### Dataset entries

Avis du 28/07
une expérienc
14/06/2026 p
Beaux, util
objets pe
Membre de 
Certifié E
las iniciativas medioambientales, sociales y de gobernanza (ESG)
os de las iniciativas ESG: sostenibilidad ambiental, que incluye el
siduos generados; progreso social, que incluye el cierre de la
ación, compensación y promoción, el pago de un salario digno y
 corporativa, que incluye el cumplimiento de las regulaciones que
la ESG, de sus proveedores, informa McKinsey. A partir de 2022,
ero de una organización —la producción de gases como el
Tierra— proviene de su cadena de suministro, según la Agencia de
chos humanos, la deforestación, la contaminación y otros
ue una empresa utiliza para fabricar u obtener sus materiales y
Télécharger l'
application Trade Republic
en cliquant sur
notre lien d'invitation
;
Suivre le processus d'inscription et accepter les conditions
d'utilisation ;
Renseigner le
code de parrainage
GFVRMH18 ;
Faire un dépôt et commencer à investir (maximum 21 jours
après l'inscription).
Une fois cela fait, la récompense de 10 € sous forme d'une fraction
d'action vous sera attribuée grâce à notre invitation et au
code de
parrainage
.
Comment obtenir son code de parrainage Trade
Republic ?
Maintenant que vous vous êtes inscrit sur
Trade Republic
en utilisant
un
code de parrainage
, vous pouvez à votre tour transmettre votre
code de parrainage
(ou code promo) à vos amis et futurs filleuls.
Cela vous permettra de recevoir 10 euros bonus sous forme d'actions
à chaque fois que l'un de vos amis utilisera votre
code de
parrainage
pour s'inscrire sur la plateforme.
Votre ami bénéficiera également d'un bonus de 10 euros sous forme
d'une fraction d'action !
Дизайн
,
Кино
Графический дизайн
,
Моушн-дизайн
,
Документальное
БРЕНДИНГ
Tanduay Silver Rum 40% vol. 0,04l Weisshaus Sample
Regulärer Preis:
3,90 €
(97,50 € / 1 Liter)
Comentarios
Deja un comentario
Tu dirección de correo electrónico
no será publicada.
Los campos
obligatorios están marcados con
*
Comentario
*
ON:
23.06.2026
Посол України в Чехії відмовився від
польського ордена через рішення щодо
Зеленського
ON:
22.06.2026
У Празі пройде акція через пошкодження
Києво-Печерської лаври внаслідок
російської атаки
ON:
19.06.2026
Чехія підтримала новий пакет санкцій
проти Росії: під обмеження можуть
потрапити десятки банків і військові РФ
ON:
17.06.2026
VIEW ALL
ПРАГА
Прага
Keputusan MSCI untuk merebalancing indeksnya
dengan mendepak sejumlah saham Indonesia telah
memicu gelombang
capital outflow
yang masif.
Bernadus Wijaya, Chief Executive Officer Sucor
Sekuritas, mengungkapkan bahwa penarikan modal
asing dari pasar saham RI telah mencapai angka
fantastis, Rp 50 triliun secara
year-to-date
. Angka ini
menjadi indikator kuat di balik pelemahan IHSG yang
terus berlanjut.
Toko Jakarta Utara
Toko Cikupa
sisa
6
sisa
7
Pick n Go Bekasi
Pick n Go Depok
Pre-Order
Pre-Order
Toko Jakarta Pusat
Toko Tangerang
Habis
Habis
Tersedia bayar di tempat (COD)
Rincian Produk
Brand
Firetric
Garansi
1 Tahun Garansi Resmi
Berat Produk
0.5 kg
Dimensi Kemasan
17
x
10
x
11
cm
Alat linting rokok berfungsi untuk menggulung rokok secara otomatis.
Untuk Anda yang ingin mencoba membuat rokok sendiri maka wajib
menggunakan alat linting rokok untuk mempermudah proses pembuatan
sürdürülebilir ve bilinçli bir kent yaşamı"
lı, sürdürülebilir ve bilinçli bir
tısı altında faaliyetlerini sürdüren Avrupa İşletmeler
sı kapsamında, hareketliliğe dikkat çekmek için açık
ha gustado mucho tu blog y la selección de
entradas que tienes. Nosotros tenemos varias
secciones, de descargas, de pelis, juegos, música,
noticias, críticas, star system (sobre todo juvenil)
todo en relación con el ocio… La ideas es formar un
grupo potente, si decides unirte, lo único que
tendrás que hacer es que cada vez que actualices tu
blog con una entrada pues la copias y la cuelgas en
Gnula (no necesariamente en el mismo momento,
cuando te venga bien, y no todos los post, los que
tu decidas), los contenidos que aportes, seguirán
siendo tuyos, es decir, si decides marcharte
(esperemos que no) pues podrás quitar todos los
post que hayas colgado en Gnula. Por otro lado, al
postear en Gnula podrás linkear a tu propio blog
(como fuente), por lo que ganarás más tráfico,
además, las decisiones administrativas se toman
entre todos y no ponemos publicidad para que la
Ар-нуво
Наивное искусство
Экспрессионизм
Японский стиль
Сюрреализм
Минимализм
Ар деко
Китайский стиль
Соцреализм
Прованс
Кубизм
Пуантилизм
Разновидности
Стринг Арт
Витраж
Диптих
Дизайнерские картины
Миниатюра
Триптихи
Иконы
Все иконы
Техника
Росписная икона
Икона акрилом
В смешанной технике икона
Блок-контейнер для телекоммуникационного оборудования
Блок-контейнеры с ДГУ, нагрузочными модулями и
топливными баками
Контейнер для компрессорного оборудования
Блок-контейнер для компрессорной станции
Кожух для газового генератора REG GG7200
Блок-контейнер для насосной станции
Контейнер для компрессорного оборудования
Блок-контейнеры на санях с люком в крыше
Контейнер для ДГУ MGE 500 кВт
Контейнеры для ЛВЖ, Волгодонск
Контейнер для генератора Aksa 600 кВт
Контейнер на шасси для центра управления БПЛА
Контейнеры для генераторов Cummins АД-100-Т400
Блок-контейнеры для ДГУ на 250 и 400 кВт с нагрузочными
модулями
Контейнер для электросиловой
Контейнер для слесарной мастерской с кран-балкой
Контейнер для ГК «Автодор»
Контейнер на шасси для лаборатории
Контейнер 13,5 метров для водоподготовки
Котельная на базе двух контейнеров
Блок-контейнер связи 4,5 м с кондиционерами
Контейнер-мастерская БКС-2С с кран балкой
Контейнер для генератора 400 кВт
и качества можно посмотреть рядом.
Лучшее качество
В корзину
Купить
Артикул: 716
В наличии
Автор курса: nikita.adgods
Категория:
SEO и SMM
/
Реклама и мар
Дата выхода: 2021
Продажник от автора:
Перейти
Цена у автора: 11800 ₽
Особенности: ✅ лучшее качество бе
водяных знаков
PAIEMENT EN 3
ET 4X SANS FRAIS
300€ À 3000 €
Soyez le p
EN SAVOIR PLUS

######

## Assignment
Copy the stretch of the data from its first line through the line containing "la ESG, de sus", keeping every line unchanged.

## Result of the task
Avis du 28/07
une expérienc
14/06/2026 p
Beaux, util
objets pe
Membre de 
Certifié E
las iniciativas medioambientales, sociales y de gobernanza (ESG)
os de las iniciativas ESG: sostenibilidad ambiental, que incluye el
siduos generados; progreso social, que incluye el cierre de la
ación, compensación y promoción, el pago de un salario digno y
 corporativa, que incluye el cumplimiento de las regulaciones que
la ESG, de sus proveedores, informa McKinsey. A partir de 2022,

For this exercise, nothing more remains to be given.